DIRECTIONS FOR THIS TASK
Reproduce nothing but the lines from the one with "### HOBBIES" down to the last line of the data below.

[Plain-text document sources]
· · · ·

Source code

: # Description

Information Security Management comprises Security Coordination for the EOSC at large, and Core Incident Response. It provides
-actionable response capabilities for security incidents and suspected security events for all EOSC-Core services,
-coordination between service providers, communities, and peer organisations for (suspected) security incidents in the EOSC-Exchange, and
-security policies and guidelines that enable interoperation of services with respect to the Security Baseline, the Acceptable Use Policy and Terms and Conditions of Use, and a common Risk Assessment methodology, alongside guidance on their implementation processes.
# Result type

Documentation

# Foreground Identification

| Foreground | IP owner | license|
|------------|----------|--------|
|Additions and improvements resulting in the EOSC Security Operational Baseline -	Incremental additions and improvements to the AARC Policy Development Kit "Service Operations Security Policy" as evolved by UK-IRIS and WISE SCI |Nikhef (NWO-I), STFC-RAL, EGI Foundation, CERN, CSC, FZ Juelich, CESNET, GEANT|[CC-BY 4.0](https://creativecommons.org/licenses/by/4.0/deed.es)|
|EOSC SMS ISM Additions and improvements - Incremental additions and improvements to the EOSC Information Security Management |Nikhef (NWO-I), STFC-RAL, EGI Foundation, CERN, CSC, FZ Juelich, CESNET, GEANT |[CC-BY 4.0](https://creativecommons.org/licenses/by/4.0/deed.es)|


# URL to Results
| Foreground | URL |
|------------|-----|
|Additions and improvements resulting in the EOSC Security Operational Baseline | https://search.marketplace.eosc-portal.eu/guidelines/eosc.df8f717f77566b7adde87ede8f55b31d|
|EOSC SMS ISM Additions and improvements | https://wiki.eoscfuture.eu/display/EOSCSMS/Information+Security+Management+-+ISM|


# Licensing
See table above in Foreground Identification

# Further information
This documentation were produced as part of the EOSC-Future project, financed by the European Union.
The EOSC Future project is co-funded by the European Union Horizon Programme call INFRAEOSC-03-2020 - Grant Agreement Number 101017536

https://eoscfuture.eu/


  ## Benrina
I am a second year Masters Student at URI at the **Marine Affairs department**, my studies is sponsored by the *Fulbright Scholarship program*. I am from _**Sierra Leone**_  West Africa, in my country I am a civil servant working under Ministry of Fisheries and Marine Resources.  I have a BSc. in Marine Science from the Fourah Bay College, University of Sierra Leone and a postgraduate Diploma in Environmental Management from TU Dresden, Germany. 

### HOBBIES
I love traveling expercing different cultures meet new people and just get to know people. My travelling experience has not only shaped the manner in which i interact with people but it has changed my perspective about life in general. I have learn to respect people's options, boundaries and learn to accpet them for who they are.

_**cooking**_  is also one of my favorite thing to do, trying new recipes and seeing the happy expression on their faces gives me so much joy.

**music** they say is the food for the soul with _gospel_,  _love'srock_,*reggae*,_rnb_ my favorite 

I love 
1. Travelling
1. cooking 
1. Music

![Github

· · · ·

TASK ANSWER
### HOBBIES
I love traveling expercing different cultures meet new people and just get to know people. My travelling experience has not only shaped the manner in which i interact with people but it has changed my perspective about life in general. I have learn to respect people's options, boundaries and learn to accpet them for who they are.

_**cooking**_  is also one of my favorite thing to do, trying new recipes and seeing the happy expression on their faces gives me so much joy.

**music** they say is the food for the soul with _gospel_,  _love'srock_,*reggae*,_rnb_ my favorite 

I love 
1. Travelling
1. cooking 
1. Music

![Github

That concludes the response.